Task to carry out — Every line of the material below must be repeated exactly.
*** Opening Records shown ***
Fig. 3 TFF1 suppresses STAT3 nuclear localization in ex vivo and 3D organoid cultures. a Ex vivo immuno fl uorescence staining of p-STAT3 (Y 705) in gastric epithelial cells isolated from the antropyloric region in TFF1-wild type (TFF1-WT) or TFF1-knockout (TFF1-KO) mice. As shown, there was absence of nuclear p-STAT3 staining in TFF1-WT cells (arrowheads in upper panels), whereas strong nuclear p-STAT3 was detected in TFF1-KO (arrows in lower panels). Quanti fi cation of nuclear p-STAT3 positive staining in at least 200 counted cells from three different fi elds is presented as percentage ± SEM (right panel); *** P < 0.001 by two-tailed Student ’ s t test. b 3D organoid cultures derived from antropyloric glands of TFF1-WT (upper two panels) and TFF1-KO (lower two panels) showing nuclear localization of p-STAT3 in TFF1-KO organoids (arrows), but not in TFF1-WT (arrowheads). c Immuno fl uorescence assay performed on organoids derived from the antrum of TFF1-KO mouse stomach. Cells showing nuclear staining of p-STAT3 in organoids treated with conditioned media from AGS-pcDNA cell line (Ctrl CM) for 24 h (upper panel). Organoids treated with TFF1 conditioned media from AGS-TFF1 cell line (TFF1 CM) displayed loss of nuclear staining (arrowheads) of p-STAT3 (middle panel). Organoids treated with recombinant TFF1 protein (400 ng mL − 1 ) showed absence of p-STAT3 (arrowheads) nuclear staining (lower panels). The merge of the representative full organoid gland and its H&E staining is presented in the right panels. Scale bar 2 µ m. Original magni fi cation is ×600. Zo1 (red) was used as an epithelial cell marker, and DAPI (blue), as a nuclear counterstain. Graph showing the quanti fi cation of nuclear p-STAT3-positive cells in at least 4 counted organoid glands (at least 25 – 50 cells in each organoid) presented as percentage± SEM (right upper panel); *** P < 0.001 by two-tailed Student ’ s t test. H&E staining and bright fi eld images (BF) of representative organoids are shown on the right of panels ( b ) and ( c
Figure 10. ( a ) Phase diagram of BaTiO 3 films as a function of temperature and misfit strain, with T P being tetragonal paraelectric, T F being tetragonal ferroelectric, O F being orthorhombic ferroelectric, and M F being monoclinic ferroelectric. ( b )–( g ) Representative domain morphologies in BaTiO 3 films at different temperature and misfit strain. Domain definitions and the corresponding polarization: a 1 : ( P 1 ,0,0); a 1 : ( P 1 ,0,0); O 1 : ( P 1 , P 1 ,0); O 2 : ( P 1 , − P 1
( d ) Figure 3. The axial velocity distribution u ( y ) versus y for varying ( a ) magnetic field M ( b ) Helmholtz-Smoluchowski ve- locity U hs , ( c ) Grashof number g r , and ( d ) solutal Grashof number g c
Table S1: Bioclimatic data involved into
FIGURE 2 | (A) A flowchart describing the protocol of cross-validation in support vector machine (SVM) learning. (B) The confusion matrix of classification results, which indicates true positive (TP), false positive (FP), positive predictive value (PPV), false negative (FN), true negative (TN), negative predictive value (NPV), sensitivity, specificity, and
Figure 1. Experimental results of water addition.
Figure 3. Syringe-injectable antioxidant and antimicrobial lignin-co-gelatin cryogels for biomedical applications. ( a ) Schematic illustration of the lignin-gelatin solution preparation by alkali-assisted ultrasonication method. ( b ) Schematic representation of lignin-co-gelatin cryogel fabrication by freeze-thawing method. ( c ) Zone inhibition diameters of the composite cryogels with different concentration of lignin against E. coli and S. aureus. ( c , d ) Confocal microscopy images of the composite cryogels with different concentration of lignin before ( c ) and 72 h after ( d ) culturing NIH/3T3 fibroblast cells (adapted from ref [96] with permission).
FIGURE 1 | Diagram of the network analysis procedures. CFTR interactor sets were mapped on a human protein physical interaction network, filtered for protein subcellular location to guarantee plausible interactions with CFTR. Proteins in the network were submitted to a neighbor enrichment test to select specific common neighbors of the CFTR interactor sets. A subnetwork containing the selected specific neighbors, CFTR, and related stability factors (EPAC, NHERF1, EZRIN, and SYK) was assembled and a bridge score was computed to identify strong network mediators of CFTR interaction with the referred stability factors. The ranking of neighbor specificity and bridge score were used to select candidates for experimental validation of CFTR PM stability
*** Closing Records shown ***
Result of this exercise —
Fig. 3 TFF1 suppresses STAT3 nuclear localization in ex vivo and 3D organoid cultures. a Ex vivo immuno fl uorescence staining of p-STAT3 (Y 705) in gastric epithelial cells isolated from the antropyloric region in TFF1-wild type (TFF1-WT) or TFF1-knockout (TFF1-KO) mice. As shown, there was absence of nuclear p-STAT3 staining in TFF1-WT cells (arrowheads in upper panels), whereas strong nuclear p-STAT3 was detected in TFF1-KO (arrows in lower panels). Quanti fi cation of nuclear p-STAT3 positive staining in at least 200 counted cells from three different fi elds is presented as percentage ± SEM (right panel); *** P < 0.001 by two-tailed Student ’ s t test. b 3D organoid cultures derived from antropyloric glands of TFF1-WT (upper two panels) and TFF1-KO (lower two panels) showing nuclear localization of p-STAT3 in TFF1-KO organoids (arrows), but not in TFF1-WT (arrowheads). c Immuno fl uorescence assay performed on organoids derived from the antrum of TFF1-KO mouse stomach. Cells showing nuclear staining of p-STAT3 in organoids treated with conditioned media from AGS-pcDNA cell line (Ctrl CM) for 24 h (upper panel). Organoids treated with TFF1 conditioned media from AGS-TFF1 cell line (TFF1 CM) displayed loss of nuclear staining (arrowheads) of p-STAT3 (middle panel). Organoids treated with recombinant TFF1 protein (400 ng mL − 1 ) showed absence of p-STAT3 (arrowheads) nuclear staining (lower panels). The merge of the representative full organoid gland and its H&E staining is presented in the right panels. Scale bar 2 µ m. Original magni fi cation is ×600. Zo1 (red) was used as an epithelial cell marker, and DAPI (blue), as a nuclear counterstain. Graph showing the quanti fi cation of nuclear p-STAT3-positive cells in at least 4 counted organoid glands (at least 25 – 50 cells in each organoid) presented as percentage± SEM (right upper panel); *** P < 0.001 by two-tailed Student ’ s t test. H&E staining and bright fi eld images (BF) of representative organoids are shown on the right of panels ( b ) and ( c
Figure 10. ( a ) Phase diagram of BaTiO 3 films as a function of temperature and misfit strain, with T P being tetragonal paraelectric, T F being tetragonal ferroelectric, O F being orthorhombic ferroelectric, and M F being monoclinic ferroelectric. ( b )–( g ) Representative domain morphologies in BaTiO 3 films at different temperature and misfit strain. Domain definitions and the corresponding polarization: a 1 : ( P 1 ,0,0); a 1 : ( P 1 ,0,0); O 1 : ( P 1 , P 1 ,0); O 2 : ( P 1 , − P 1
( d ) Figure 3. The axial velocity distribution u ( y ) versus y for varying ( a ) magnetic field M ( b ) Helmholtz-Smoluchowski ve- locity U hs , ( c ) Grashof number g r , and ( d ) solutal Grashof number g c
Table S1: Bioclimatic data involved into
FIGURE 2 | (A) A flowchart describing the protocol of cross-validation in support vector machine (SVM) learning. (B) The confusion matrix of classification results, which indicates true positive (TP), false positive (FP), positive predictive value (PPV), false negative (FN), true negative (TN), negative predictive value (NPV), sensitivity, specificity, and
Figure 1. Experimental results of water addition.
Figure 3. Syringe-injectable antioxidant and antimicrobial lignin-co-gelatin cryogels for biomedical applications. ( a ) Schematic illustration of the lignin-gelatin solution preparation by alkali-assisted ultrasonication method. ( b ) Schematic representation of lignin-co-gelatin cryogel fabrication by freeze-thawing method. ( c ) Zone inhibition diameters of the composite cryogels with different concentration of lignin against E. coli and S. aureus. ( c , d ) Confocal microscopy images of the composite cryogels with different concentration of lignin before ( c ) and 72 h after ( d ) culturing NIH/3T3 fibroblast cells (adapted from ref [96] with permission).
FIGURE 1 | Diagram of the network analysis procedures. CFTR interactor sets were mapped on a human protein physical interaction network, filtered for protein subcellular location to guarantee plausible interactions with CFTR. Proteins in the network were submitted to a neighbor enrichment test to select specific common neighbors of the CFTR interactor sets. A subnetwork containing the selected specific neighbors, CFTR, and related stability factors (EPAC, NHERF1, EZRIN, and SYK) was assembled and a bridge score was computed to identify strong network mediators of CFTR interaction with the referred stability factors. The ranking of neighbor specificity and bridge score were used to select candidates for experimental validation of CFTR PM stability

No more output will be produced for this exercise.